Ultimately, I've gotten past the problem, with a fairly elegant solution that hardly resembles either of the first two attempts. So I know how to do what I want to do. I'm looking for an explanation for the failure I saw.
Full code to follow since I'm sure my verbal description was insufficient. First some boilerplate, if you feel compelled to execute the code and see it for yourself. Then the initial attempt, which failed reasonably, then the second attempt, which did not.
#include <iostream>
using std::cout;
using std::endl;
#include <utility>
template<typename T1, typename T2>
std::ostream& operator <<(std::ostream& str, const std::pair<T1, T2>& p) {
return str << "[" << p.first << ", " << p.second << "]";
}
//Insert code here
int main() {
Execute(5, 6, 4.3, 2.2, 'c', 'd');
Execute(5, 6, 4.3, 2.2);
Execute(5, 6);
return 0;
}
Non-struct solution:
template<typename Type>
Type BuildFunction(const Type& t0, const Type& t1) {
return t0 + t1;
}
template<typename Type, typename... Rest>
auto BuildFunction(const Type& t0, const Type& t1, const Rest&... rest)
-> std::pair<Type, decltype(BuildFunction(rest...))> {
return std::pair<Type, decltype(BuildFunction(rest...))>
(t0 + t1, BuildFunction(rest...));
}
template<typename... Types>
void Execute(const Types&... t) {
cout << BuildFunction(t...) << endl;
}
Resulting errors:
test.cpp: In function 'void Execute(const Types& ...) [with Types = {int, int, double, double, char, char}]':
test.cpp:33:35: instantiated from here
test.cpp:28:3: error: no matching function for call to 'BuildFunction(const int&, const int&, const double&, const double&, const char&, const char&)'
Struct solution:
template<typename... Types>
struct BuildStruct;
template<typename Type>
struct BuildStruct<Type, Type> {
static Type Go(const Type& t0, const Type& t1) { return t0 + t1; }
};
template<typename Type, typename... Types>
struct BuildStruct<Type, Type, Types...> {
static auto Go(const Type& t0, const Type& t1, const Types&... rest)

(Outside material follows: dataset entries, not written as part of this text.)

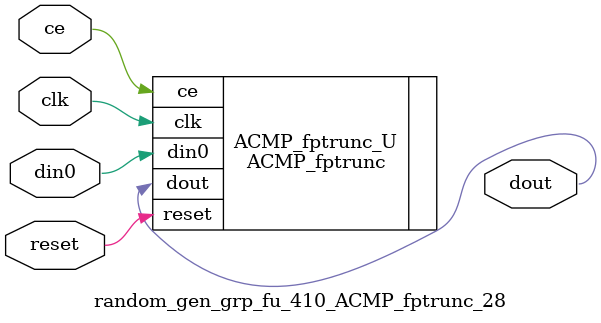
<source format=v>

`timescale 1 ns / 1 ps
module random_gen_grp_fu_410_ACMP_fptrunc_28(
    clk,
    reset,
    ce,
    din0,
    dout);

parameter ID = 32'd1;
parameter NUM_STAGE = 32'd1;
parameter din0_WIDTH = 32'd1;
parameter dout_WIDTH = 32'd1;
input clk;
input reset;
input ce;
input[din0_WIDTH - 1:0] din0;
output[dout_WIDTH - 1:0] dout;



ACMP_fptrunc #(
.ID( ID ),
.NUM_STAGE( 2 ),
.din0_WIDTH( din0_WIDTH ),
.dout_WIDTH( dout_WIDTH ))
ACMP_fptrunc_U(
    .clk( clk ),
    .reset( reset ),
    .ce( ce ),
    .din0( din0 ),
    .dout( dout ));

endmodule

</source>
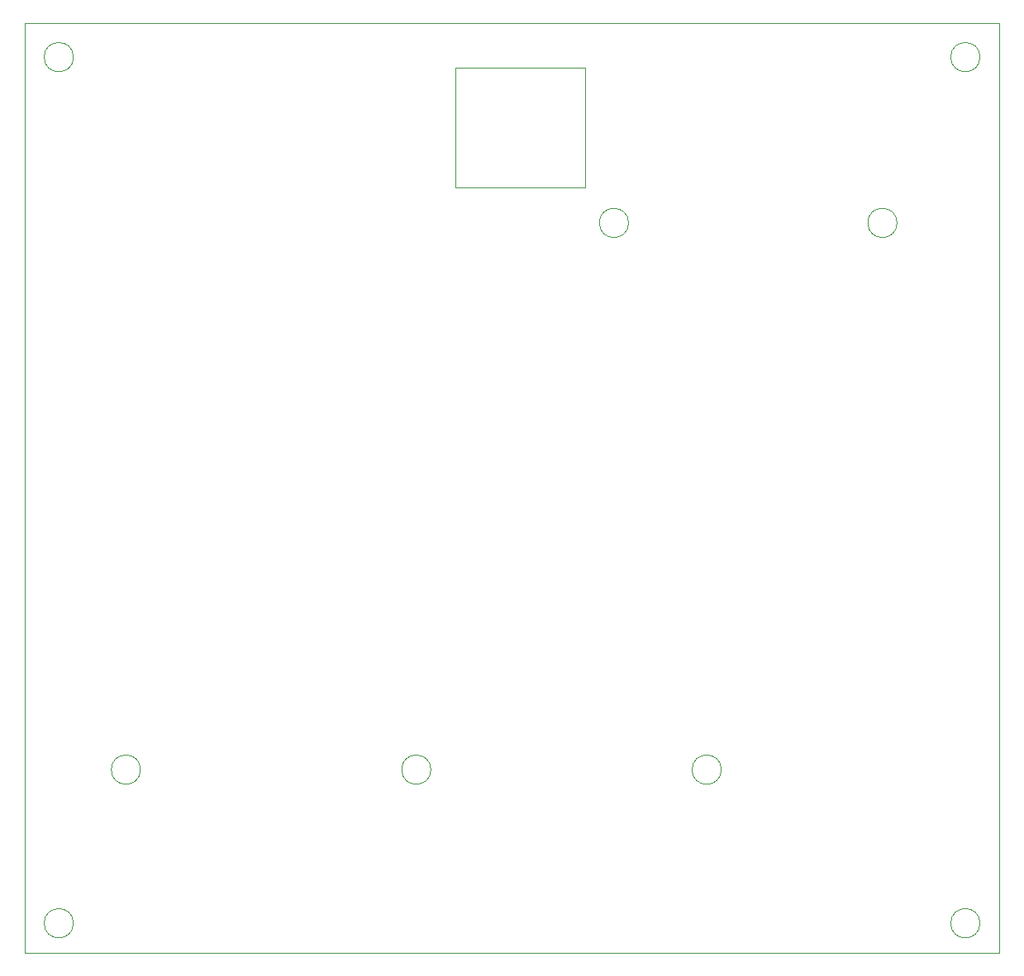
<source format=gbr>
%TF.GenerationSoftware,KiCad,Pcbnew,(5.1.9-0-10_14)*%
%TF.CreationDate,2021-05-25T14:21:41-07:00*%
%TF.ProjectId,tp_radio_board,74705f72-6164-4696-9f5f-626f6172642e,rev?*%
%TF.SameCoordinates,Original*%
%TF.FileFunction,Profile,NP*%
%FSLAX46Y46*%
G04 Gerber Fmt 4.6, Leading zero omitted, Abs format (unit mm)*
G04 Created by KiCad (PCBNEW (5.1.9-0-10_14)) date 2021-05-25 14:21:41*
%MOMM*%
%LPD*%
G01*
G04 APERTURE LIST*
%TA.AperFunction,Profile*%
%ADD10C,0.050000*%
%TD*%
G04 APERTURE END LIST*
D10*
X34090000Y-170350000D02*
G75*
G03*
X34090000Y-170350000I-1500000J0D01*
G01*
X63840000Y-170350000D02*
G75*
G03*
X63840000Y-170350000I-1500000J0D01*
G01*
X93590000Y-170350000D02*
G75*
G03*
X93590000Y-170350000I-1500000J0D01*
G01*
X111590000Y-114290000D02*
G75*
G03*
X111590000Y-114290000I-1500000J0D01*
G01*
X84090000Y-114290000D02*
G75*
G03*
X84090000Y-114290000I-1500000J0D01*
G01*
X27220000Y-97290000D02*
G75*
G03*
X27220000Y-97290000I-1500000J0D01*
G01*
X27220000Y-186100000D02*
G75*
G03*
X27220000Y-186100000I-1500000J0D01*
G01*
X120090000Y-97290000D02*
G75*
G03*
X120090000Y-97290000I-1500000J0D01*
G01*
X120090000Y-186100000D02*
G75*
G03*
X120090000Y-186100000I-1500000J0D01*
G01*
X22220000Y-189100000D02*
X122090000Y-189100000D01*
X22220000Y-93790000D02*
X122090000Y-93790000D01*
X122090000Y-93790000D02*
X122090000Y-189100000D01*
X22220000Y-93790000D02*
X22220000Y-189100000D01*
X79610000Y-98400000D02*
X66370000Y-98400000D01*
X79610000Y-110620000D02*
X79610000Y-98400000D01*
X66370000Y-110620000D02*
X79610000Y-110620000D01*
X66370000Y-98400000D02*
X66370000Y-110620000D01*
M02*

</source>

-> std::pair<Type, decltype(BuildStruct<Types...>::Go(rest...))> {
return std::pair<Type, decltype(BuildStruct<Types...>::Go(rest...))>
(t0 + t1, BuildStruct<Types...>::Go(rest...));
}
};
template<typename... Types>
void Execute(const Types&... t) {
cout << BuildStruct<Types...>::Go(t...) << endl;
}
Resulting errors:
test.cpp: In instantiation of 'BuildStruct<int, int, double, double, char, char>':
test.cpp:33:3: instantiated from 'void Execute(const Types& ...) [with Types = {int, int, double, double, char, char}]'
test.cpp:38:41: instantiated from here
test.cpp:24:15: error: no matching function for call to 'BuildStruct<double, double, char, char>::Go(const char&, const char&)'
test.cpp:24:15: note: candidate is: static std::pair<Type, decltype (BuildStruct<Types ...>::Go(BuildStruct<Type, Type, Types ...>::Go::rest ...))> BuildStruct<Type, Type, Types ...>::Go(const Type&, const Type&, const Types& ...) [with Type = double, Types = {char, char}, decltype (BuildStruct<Types ...>::Go(BuildStruct<Type, Type, Types ...>::Go::rest ...)) = char]
test.cpp: In function 'void Execute(const Types& ...) [with Types = {int, int, double, double, char, char}]':
test.cpp:38:41: instantiated from here
test.cpp:33:3: error: 'Go' is not a member of 'BuildStruct<int, int, double, double, char, char>'
Reading the comments, it seems clear enough that this is a very localized bug in a particular version of G++, and that's all the answer there will ever be.